DATA PROVIDED:
=======

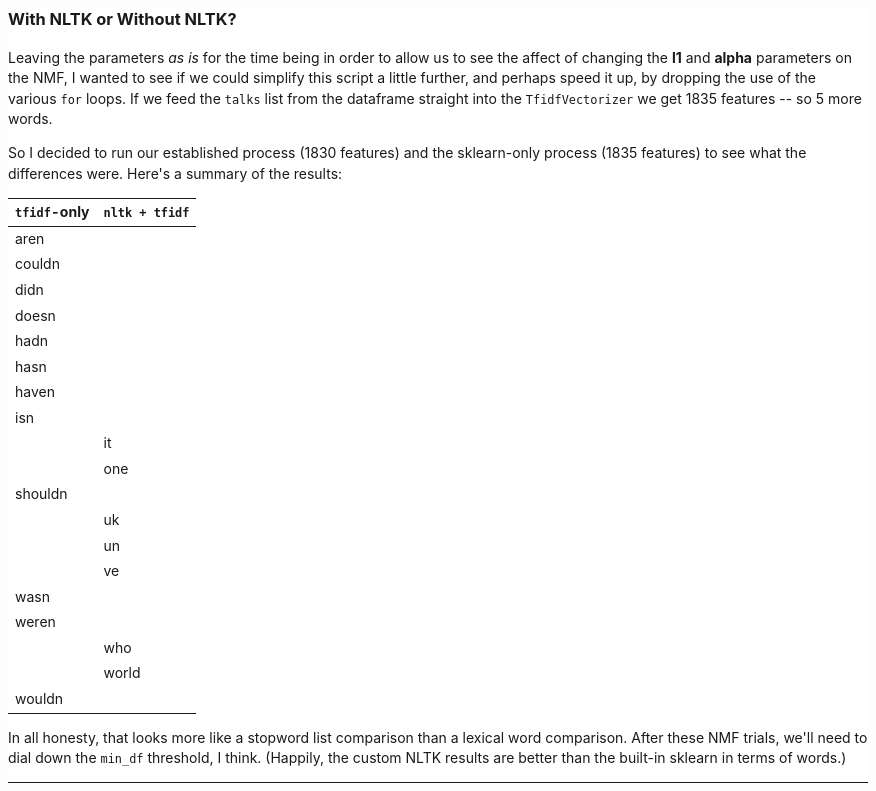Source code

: 
### With NLTK or Without NLTK?

Leaving the parameters *as is* for the time being in order to allow us to see the affect of changing the **l1** and **alpha** parameters on the NMF, I wanted to see if we could simplify this script a little further, and perhaps speed it up, by dropping the use of the various `for` loops. If we feed the `talks` list from the dataframe straight into the `TfidfVectorizer` we get 1835 features -- so 5 more words. 

So I decided to run our established process (1830 features) and the sklearn-only process (1835 features) to see what the differences were. Here's a summary of the results:

| `tfidf`-only  | `nltk + tfidf`| 
|---------------|---------------|
| aren			|				|
| couldn		|				|
| didn			|				|
| doesn			|				|
| hadn			|				|
| hasn			|				|
| haven			|				|
| isn			|				|
|				| it 			|
| 				| one			|
| shouldn		| 				|
| 				| uk			|
| 				| un			|
|				| ve			|
| wasn			| 				|
| weren			|				|
| 				| who			|
|				| world			|
| wouldn		|				|


In all honesty, that looks more like a stopword list comparison than a lexical word comparison. After these NMF trials, we'll need to dial down the `min_df` threshold, I think. (Happily, the custom NLTK results are better than the built-in sklearn in terms of words.)

---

=======

WHAT IS EXPECTED: Please reproduce the records above exactly and leave any picture behind.

EXERCISE OUTPUT:
Source code

: 
### With NLTK or Without NLTK?

Leaving the parameters *as is* for the time being in order to allow us to see the affect of changing the **l1** and **alpha** parameters on the NMF, I wanted to see if we could simplify this script a little further, and perhaps speed it up, by dropping the use of the various `for` loops. If we feed the `talks` list from the dataframe straight into the `TfidfVectorizer` we get 1835 features -- so 5 more words. 

So I decided to run our established process (1830 features) and the sklearn-only process (1835 features) to see what the differences were. Here's a summary of the results:

| `tfidf`-only  | `nltk + tfidf`| 
|---------------|---------------|
| aren			|				|
| couldn		|				|
| didn			|				|
| doesn			|				|
| hadn			|				|
| hasn			|				|
| haven			|				|
| isn			|				|
|				| it 			|
| 				| one			|
| shouldn		| 				|
| 				| uk			|
| 				| un			|
|				| ve			|
| wasn			| 				|
| weren			|				|
| 				| who			|
|				| world			|
| wouldn		|				|


In all honesty, that looks more like a stopword list comparison than a lexical word comparison. After these NMF trials, we'll need to dial down the `min_df` threshold, I think. (Happily, the custom NLTK results are better than the built-in sklearn in terms of words.)

---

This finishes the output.